Dealing With Information in the age of Covid-19
Oct 15, 2021COVID has created a lot of confusion for people. Confusion for patients, confusion for the media, and confusion for people knowing what to do or not do.
Depending on who you listen to, COVID-19 is either the worst plague that has ever hit humanity or it is just a mild virus and everything is over-blown.
How can we know the truth? Even doctors don’t seem to agree with each other.
This is a great question and one that is not only about COVID-19 but about many things in our lives. Here is the way NOT to understand it. Get on social media and go down the rabbit hole.
You know what I mean. Social media is doing a great job at dividing us.
Social media content supports whatever you want it to support. You can find every reason to back up and “prove” what you already thought. Then you simply unfriend, block, or stop following everyone who disagrees with you and voila you have created the perfect scenario for misunderstanding the facts.
If we are not careful we can become not thinkers, but followers of propaganda. We can become believers of whatever we see, read, or hear because as everyone knows the internet and social media never lie.
“Everything you read on social media is true.”
-Abraham Lincoln
Don’t believe me, try this experiment. Go to Fox News and read the headlines for the day. Now go to CNN and read the headlines for the day. Does it even seem like you are reading the same news? The facts are the same, the actual news which is occurring is the same and yet it seems like there is a stark difference in the reporting. Someone is trying to persuade you. Crazy eh?
What is the solution, how can we know the truth?
Be open minded enough to to realize what you are seeing, hearing, or reading may not be the whole truth. That the person putting out the information may have an agenda which is not just education.
Get your education from more than one source. Be open to the idea that maybe the truth is in the middle of the rhetoric spectrum.
Try and get your information from reliable sources. If an article or post says “The CDC says…..”. then go to the CDC site and see what they actually say instead of the interpretation of what they supposedly said. If you read that “A new study finds that…..” Go directly to the study and see what the findings are. Many times they will not be the same as the headline.
If you do not have time to do all of that, find someone you trust who is a professional and does take the time and listen to them. Make sure it is someone who looks at both sides of an issue and then gives wisdom not just information based on the data.

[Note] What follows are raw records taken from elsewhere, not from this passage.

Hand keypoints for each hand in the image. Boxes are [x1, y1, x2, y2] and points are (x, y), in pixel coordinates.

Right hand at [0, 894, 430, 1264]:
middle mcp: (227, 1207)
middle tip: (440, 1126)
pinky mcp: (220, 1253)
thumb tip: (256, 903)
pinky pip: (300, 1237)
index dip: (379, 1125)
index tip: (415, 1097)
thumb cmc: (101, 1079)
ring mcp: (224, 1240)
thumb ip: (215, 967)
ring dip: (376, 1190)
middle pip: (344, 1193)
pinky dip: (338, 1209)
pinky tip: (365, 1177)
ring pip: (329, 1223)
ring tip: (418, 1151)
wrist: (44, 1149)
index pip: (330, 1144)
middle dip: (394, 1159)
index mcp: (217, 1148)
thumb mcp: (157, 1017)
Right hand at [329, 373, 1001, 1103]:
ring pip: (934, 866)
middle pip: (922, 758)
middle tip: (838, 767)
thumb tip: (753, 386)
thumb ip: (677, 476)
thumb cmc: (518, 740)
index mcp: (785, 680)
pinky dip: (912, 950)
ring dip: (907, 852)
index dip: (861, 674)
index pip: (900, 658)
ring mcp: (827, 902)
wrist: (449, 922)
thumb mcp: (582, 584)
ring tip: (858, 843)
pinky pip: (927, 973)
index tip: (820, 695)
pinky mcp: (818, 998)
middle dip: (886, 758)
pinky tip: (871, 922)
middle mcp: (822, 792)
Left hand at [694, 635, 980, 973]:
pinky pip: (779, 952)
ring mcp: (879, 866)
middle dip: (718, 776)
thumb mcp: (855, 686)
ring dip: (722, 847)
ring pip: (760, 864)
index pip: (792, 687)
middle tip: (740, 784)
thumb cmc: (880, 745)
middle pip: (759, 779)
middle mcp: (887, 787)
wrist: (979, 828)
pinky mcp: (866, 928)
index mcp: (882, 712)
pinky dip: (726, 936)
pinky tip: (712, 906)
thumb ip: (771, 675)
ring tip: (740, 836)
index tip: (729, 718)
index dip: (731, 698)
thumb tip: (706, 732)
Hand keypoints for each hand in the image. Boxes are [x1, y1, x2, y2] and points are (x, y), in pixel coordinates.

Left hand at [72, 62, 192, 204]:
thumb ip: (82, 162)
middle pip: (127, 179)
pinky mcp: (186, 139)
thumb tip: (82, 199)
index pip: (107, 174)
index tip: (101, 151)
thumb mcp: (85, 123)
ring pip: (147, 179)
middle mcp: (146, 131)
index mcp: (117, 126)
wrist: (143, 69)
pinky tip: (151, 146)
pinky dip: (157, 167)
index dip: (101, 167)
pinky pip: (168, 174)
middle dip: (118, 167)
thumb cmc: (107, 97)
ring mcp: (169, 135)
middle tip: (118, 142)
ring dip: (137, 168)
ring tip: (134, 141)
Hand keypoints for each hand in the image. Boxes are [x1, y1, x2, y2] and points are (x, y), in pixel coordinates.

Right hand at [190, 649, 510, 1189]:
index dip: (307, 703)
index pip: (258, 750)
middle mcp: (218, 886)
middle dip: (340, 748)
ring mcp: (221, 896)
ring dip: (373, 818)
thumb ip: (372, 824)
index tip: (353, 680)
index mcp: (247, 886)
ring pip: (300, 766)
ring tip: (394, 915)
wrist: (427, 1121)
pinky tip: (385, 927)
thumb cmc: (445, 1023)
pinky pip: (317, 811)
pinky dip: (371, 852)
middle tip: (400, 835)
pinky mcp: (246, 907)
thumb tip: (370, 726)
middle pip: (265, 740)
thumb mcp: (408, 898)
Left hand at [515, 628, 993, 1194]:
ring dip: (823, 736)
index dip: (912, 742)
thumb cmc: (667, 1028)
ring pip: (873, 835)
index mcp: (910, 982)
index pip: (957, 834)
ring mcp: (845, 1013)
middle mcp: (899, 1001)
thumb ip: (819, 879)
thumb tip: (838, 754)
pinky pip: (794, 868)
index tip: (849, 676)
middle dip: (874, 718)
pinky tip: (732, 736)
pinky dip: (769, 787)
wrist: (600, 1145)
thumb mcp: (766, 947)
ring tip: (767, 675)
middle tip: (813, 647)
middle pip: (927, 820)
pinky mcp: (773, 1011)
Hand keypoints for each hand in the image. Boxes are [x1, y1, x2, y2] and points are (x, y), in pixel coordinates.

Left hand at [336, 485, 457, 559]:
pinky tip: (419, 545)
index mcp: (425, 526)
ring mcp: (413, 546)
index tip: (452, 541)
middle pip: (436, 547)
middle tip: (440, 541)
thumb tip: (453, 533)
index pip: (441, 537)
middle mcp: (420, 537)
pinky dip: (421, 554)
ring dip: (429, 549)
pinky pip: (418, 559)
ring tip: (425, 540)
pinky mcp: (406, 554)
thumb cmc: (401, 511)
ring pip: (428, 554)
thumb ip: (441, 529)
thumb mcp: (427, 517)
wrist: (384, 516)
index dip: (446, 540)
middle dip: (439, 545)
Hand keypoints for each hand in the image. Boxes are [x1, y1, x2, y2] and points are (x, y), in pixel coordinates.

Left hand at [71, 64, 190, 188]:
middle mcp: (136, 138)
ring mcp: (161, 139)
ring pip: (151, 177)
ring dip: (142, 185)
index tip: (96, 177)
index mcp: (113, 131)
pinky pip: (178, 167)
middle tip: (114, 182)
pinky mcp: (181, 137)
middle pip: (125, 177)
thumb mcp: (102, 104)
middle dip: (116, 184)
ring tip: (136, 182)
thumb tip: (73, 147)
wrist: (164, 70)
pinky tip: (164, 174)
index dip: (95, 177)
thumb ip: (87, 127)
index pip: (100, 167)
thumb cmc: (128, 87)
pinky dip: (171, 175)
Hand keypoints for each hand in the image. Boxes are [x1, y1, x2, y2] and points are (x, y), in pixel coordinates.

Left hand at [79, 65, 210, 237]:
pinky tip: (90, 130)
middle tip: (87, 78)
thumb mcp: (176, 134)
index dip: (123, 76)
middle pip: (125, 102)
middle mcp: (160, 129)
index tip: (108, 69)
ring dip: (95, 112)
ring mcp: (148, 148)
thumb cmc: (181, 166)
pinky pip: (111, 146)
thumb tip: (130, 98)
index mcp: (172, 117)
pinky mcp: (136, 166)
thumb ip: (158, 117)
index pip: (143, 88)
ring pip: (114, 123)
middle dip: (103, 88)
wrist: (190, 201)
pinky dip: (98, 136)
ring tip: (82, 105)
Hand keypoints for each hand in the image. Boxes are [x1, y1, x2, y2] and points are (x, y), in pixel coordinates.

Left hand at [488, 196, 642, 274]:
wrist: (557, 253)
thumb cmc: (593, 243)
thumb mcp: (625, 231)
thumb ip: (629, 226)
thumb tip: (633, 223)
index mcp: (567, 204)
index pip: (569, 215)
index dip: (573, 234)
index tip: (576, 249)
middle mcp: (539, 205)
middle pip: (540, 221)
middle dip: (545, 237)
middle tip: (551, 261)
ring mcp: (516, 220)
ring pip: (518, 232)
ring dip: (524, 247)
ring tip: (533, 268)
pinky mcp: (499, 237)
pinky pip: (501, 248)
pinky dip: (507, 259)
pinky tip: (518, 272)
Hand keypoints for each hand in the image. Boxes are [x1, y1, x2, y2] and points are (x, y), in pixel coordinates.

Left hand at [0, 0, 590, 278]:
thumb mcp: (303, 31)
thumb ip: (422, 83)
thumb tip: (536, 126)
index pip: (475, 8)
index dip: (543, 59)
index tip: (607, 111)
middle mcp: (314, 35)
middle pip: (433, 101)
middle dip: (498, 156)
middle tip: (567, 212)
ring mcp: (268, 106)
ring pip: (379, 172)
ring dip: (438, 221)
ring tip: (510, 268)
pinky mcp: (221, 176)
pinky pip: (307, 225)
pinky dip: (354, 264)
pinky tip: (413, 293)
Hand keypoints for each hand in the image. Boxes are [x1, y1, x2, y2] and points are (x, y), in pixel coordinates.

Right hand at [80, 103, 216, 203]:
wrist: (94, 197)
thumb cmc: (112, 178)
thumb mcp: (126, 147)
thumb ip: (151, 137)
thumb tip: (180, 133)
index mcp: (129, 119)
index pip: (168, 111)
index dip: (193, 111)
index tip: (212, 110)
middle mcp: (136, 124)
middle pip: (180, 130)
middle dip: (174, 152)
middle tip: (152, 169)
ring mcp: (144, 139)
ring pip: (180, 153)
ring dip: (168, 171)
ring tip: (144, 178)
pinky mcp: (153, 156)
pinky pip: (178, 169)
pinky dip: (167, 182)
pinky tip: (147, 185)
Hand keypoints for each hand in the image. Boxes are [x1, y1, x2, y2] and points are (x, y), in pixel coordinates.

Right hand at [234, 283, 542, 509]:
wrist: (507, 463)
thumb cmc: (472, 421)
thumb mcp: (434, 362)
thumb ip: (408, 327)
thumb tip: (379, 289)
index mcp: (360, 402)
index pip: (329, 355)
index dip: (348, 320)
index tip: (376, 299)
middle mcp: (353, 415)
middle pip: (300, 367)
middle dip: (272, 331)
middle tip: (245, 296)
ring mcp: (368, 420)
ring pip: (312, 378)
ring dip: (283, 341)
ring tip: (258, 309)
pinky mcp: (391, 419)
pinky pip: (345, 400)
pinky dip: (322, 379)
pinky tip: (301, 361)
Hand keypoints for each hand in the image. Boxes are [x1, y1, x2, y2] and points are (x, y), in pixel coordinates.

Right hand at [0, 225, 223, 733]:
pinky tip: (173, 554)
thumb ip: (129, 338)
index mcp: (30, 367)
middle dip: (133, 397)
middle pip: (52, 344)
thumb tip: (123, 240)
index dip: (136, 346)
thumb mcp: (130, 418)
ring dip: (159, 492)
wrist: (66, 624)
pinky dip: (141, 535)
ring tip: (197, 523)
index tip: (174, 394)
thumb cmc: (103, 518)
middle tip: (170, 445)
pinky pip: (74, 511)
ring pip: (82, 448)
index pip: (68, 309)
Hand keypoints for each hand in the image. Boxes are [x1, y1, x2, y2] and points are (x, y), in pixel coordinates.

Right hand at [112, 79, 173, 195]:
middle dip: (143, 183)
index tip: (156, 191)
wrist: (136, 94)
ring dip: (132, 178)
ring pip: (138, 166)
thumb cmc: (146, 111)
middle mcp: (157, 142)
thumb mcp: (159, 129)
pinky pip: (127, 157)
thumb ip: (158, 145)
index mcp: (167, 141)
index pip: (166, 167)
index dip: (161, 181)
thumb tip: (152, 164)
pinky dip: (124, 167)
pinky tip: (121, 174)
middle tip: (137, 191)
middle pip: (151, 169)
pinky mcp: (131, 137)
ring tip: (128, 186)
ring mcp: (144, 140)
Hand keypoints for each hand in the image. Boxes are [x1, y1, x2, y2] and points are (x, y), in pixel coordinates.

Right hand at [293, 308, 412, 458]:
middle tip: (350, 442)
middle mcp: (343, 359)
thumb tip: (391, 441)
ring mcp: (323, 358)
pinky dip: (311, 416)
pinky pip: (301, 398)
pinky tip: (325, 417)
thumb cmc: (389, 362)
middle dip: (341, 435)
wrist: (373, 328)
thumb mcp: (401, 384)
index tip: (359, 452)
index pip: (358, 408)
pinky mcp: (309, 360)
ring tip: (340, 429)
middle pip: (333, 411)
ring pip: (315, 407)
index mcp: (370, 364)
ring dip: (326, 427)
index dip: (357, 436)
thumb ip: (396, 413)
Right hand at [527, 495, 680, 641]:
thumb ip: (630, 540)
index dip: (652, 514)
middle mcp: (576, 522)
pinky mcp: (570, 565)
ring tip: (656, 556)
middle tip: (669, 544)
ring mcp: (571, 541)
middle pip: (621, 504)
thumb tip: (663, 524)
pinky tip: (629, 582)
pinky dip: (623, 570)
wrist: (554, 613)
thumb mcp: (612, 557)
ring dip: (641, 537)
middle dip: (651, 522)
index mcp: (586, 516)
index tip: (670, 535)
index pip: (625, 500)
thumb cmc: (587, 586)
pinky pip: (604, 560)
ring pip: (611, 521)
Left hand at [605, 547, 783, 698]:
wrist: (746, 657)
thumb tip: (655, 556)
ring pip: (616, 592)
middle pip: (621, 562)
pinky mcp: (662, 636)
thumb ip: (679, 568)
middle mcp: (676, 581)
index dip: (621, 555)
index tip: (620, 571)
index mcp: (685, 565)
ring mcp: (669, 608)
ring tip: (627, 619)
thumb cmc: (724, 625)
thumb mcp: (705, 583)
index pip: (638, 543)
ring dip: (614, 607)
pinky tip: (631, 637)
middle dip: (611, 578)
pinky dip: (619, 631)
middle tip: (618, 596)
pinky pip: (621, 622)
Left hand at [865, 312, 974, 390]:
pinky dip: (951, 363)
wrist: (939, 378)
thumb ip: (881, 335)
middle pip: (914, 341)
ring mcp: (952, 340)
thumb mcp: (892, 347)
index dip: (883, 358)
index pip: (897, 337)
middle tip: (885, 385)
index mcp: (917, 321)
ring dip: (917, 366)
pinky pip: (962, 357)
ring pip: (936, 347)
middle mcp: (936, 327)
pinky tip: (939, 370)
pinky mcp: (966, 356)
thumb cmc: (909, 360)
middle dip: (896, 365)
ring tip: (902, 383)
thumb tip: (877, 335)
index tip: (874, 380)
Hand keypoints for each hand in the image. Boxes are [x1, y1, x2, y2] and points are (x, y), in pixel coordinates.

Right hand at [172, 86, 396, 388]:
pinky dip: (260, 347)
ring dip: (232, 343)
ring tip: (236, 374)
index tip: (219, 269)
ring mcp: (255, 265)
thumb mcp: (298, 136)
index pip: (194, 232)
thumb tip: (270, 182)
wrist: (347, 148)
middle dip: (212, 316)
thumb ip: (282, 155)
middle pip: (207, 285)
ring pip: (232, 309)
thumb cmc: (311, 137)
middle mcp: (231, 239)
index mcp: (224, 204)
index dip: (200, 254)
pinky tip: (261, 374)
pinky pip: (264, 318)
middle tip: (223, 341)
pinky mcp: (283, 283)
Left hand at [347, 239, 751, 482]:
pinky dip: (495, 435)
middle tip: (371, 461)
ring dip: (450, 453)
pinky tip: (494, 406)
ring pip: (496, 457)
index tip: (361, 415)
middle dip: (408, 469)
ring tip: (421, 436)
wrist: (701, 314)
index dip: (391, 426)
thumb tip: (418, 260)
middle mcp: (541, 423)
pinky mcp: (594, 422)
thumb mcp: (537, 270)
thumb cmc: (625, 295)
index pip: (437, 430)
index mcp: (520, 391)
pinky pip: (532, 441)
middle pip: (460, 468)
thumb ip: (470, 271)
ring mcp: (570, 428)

It’s not surprising we are confused. This is a new virus we have not dealt with before. Information comes quickly and changes often as we learn more about morbidity, mortality, prevention, and treatment. This is normal with a new disease. It would be unusual if it were not true.
Learn to roll with the punches, be open to change as information changes.
In addition people have politicized science for their own agendas which sucks.
That does not mean you and I have to be part of that. Educate yourself, don’t indulge silly nonsense, be open and willing to be wrong. At the end of the day, this too will pass.